Questions to answer -
1. Please revise the plumbing vent thread from the part that opens with the words "I'm sorry, I" and closes with "in some jurisdictions.", replacing "laundry tub" with "utility sink".
2. Continue the plumbing vent thread from where it stops.

You could make a case it could meet code if it dumped into a laundry sink rather than a stand pipe with a combination waste and vent. Be a grey area


----------



## plbgbiz

Will said:


> You could make a case it could meet code if it dumped into a laundry sink rather than a stand pipe with a combination waste and vent. Be a grey area


Probably be a tough sell with Billy.


----------



## plumber78

You could dump a washer into a circuit vent. Combination waste and vent does not have an actual vent that comes off of it. The pipe is oversized to allow the drain to become the vent. You can only use a combination waste and vent for floor drains, sinks, lavs, and drinking fountains. It cannot be used on a sink with a garbage disposal. 

The dry vent portion must be sized one size larger if you have more than 40' to get out through the roof.


----------



## plumber78

Side note...what part of WV are you in plbgbiz? A couple of years ago, we were working for a contractor that kept running us deep in WV. I tried and tried to find a plumber that could do the work for them because it was a lot further than I wanted to go. I could not find anyone that wanted to do new construction.


----------



## Will

Since no where in code (IPC) does it say washer, I'd have to say it does not meet code even if it does say sinks are ok for combo, waste&vent


----------



## plumber78

Will said:


> You could make a case it could meet code if it dumped into a laundry sink rather than a stand pipe with a combination waste and vent. Be a grey area


 
Laundry sink (or any sink for that matter) is not in the definition of a bathroom group and cannot be used in a wet vent system. You can get around this if you can use a circuit vent, however there are limitations to this as well.


----------



## Will

Combination, waste, and vent has nothing to do with a bathroom group, maybe reread my post


----------



## plumber78

Will said:


> Combination, waste, and vent has nothing to do with a bathroom group, maybe reread my post


I'm sorry, I have to much going on and I read your post to quickly. Dumping a washer into a laundry tub used to be done for years as a way to handle the volume coming from the washer. It would probably work on a combination waste and vent, however, I would be worried that it could still pull the trap. I myself am not sold on CW&V for sinks. It is an option though that the code allows if you are in a pinch. If it were my house I would pipe it up 2" and instead of using a 90, use a san tee and put an AAV vent on it. That way you are oversized to handle the positive pressure and you have the AAV to keep you from siphoning the trap. That is just one of those plumbers preferences though and AAV's aren't even legal in some jurisdictions. 

Hope I didn't miss your context this time lol


----------



## plbgbiz

plumber78 said:


> Side note...what part of WV are you in plbgbiz? A couple of years ago, we were working for a contractor that kept running us deep in WV. I tried and tried to find a plumber that could do the work for them because it was a lot further than I wanted to go. I could not find anyone that wanted to do new construction.


It was an abreviation.

Wet Vent requirement, not West Virginia. Sorry for the confusion.

Never been to West Virginia.


----------



## rjbphd

plbgbiz said:


> It was an abreviation.

Information -
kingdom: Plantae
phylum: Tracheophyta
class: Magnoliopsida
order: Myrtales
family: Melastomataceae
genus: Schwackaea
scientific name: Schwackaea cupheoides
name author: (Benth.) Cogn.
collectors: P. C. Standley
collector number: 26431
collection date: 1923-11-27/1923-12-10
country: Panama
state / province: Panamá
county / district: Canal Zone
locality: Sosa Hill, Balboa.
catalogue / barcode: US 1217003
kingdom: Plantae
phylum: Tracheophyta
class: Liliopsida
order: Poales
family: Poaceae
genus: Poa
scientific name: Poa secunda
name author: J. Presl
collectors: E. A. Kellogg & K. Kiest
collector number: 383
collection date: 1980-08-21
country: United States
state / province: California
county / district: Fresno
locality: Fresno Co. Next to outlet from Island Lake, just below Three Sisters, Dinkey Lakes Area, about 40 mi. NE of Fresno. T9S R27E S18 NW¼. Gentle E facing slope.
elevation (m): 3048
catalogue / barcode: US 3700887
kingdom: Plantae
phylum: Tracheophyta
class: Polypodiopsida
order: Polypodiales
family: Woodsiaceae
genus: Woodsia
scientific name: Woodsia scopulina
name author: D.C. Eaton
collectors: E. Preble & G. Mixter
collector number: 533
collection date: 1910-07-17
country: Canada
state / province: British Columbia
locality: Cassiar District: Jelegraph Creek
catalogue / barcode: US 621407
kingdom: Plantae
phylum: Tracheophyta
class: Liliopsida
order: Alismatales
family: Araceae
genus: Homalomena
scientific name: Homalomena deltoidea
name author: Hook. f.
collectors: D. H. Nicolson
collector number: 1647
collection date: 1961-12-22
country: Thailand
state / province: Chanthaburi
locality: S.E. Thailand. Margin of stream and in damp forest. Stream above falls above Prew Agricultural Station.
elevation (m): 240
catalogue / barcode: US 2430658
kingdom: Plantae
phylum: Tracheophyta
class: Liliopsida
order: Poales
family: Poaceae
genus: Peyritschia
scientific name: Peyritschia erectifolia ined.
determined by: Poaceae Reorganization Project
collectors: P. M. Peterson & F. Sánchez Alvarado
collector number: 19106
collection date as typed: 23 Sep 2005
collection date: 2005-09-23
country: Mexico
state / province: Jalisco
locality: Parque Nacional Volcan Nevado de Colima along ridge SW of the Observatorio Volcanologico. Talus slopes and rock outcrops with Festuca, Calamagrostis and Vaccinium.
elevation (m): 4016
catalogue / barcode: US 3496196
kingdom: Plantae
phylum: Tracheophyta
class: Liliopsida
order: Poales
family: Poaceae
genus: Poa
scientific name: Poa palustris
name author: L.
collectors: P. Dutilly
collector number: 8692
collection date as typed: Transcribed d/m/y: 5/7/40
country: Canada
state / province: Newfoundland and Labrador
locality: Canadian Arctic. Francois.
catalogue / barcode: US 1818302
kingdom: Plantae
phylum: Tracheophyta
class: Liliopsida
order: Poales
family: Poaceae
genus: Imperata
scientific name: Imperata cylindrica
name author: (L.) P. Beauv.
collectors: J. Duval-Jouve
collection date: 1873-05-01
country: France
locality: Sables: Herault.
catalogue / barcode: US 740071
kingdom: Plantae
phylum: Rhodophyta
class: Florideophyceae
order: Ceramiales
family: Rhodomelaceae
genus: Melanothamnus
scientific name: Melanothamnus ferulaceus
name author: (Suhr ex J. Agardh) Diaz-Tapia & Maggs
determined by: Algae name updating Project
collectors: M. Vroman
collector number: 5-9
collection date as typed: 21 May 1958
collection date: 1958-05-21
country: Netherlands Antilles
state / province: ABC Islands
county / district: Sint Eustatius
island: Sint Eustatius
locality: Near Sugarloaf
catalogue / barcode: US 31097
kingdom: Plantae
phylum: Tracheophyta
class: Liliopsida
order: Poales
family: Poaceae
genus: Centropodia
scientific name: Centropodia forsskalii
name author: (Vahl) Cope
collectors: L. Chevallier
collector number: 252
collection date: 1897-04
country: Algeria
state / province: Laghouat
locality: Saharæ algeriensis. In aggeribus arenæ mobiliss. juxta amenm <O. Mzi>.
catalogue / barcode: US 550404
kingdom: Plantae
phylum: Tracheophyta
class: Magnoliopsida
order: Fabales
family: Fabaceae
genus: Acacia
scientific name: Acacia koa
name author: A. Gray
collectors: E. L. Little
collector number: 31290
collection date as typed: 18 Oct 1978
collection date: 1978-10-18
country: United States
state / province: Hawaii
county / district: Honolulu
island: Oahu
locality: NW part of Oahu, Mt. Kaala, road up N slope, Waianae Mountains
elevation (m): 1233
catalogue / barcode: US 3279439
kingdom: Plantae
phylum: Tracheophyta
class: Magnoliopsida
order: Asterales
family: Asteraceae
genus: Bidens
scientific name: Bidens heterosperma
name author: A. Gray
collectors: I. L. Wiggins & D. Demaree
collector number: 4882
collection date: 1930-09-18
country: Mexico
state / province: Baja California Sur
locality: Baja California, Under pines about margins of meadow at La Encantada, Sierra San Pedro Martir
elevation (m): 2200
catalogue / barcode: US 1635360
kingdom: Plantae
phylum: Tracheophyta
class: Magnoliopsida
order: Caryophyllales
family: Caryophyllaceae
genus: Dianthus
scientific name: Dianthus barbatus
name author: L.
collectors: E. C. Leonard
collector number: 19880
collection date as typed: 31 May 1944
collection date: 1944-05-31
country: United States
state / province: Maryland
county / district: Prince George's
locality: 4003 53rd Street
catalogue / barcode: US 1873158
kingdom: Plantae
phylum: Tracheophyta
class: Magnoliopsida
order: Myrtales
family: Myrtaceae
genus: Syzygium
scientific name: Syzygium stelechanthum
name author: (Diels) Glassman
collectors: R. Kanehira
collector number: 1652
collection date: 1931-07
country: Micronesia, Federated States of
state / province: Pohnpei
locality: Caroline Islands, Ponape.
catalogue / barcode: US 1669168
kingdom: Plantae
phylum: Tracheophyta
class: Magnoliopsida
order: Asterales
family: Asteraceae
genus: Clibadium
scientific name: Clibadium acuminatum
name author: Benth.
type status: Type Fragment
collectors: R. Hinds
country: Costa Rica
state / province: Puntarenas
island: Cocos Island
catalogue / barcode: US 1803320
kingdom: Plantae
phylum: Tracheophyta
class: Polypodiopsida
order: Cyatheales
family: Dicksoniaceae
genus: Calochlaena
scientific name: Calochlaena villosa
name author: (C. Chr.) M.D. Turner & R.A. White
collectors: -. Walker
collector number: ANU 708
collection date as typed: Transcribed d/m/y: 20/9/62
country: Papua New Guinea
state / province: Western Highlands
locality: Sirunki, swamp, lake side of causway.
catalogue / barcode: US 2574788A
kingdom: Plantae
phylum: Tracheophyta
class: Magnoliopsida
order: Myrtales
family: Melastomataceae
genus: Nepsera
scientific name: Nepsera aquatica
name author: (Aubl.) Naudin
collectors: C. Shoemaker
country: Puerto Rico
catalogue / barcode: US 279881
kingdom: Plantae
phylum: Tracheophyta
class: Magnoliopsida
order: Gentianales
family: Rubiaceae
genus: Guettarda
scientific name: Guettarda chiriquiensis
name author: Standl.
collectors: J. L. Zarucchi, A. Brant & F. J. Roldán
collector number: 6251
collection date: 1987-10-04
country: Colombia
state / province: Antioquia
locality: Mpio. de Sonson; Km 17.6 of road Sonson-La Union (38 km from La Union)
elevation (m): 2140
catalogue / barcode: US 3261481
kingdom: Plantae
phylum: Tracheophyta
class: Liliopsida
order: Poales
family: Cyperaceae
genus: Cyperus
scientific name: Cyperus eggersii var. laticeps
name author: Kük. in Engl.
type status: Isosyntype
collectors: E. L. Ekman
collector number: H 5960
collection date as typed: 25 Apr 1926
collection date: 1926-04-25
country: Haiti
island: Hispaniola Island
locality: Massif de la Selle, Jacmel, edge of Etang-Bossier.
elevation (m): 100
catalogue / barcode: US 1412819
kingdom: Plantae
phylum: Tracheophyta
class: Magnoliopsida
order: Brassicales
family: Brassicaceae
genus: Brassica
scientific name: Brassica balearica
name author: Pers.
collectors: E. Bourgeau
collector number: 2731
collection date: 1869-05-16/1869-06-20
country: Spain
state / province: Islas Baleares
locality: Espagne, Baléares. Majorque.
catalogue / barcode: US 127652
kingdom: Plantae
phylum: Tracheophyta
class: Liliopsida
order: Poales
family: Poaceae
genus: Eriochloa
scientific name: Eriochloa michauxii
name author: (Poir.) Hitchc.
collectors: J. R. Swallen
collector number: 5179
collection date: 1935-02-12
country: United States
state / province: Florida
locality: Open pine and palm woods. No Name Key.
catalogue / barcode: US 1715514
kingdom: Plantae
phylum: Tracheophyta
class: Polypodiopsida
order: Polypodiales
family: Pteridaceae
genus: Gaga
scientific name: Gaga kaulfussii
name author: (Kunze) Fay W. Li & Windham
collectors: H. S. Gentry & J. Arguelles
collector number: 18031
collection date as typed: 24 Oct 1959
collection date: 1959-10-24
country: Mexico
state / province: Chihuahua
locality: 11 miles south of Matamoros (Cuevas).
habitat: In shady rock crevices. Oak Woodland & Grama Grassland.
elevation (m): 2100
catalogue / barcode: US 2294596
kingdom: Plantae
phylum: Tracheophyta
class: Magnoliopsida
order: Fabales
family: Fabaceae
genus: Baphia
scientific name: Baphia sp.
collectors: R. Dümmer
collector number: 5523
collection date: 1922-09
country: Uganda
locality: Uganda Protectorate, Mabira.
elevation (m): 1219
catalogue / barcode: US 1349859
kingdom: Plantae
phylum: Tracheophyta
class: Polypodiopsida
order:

Task-by-task results -
1.
I'm sorry, I have to much going on and I read your post to quickly. Dumping a washer into a utility sink used to be done for years as a way to handle the volume coming from the washer. It would probably work on a combination waste and vent, however, I would be worried that it could still pull the trap. I myself am not sold on CW&V for sinks. It is an option though that the code allows if you are in a pinch. If it were my house I would pipe it up 2" and instead of using a 90, use a san tee and put an AAV vent on it. That way you are oversized to handle the positive pressure and you have the AAV to keep you from siphoning the trap. That is just one of those plumbers preferences though and AAV's aren't even legal in some jurisdictions.

2.
> 
> Wet Vent requirement, not West Virginia. Sorry for the confusion.
> 
> Never been to West Virginia.


Ever been to DV??? Lol


----------



## plbgbiz

rjbphd said:


> Ever been to DV??? Lol


No,
But I've been to Oklahoma. :laughing:


----------



## Tommy plumber

plumber78 said:


> I have seen a couple of posts where people have mentioned using a washer for a wet vent. Ohio uses the IPC (after adding in their own touches) and there is no way a washer would be allowed to be any part of a wet vent...nor should it.
> 
> IPC states that any combination of fixtures within two bathroom groups located on the same floor level is permitted to be vented by a horizontal wet vent. A bathroom group is defined as a group of fixtures consisting of a water closet, lavatory, bathtub *or* shower, bidet and emergency floor drain. So if the layout of the house allows and as long as the piping is sized correctly, you can wet vent two separate bath groups on one wet vent. Note that this can be interpreted differently by different inspectors. I have had some let me use a double lav to vent a shower and a garden tub in the same bathroom. Others Interpret it as you are not able to wet vent two of the same fixture in the same bathroom...ie, shower and soaking tub are in the same bathroom so one of them would have to be individually vented. Most of the inspectors saw how idiotic that was and have backed off of that.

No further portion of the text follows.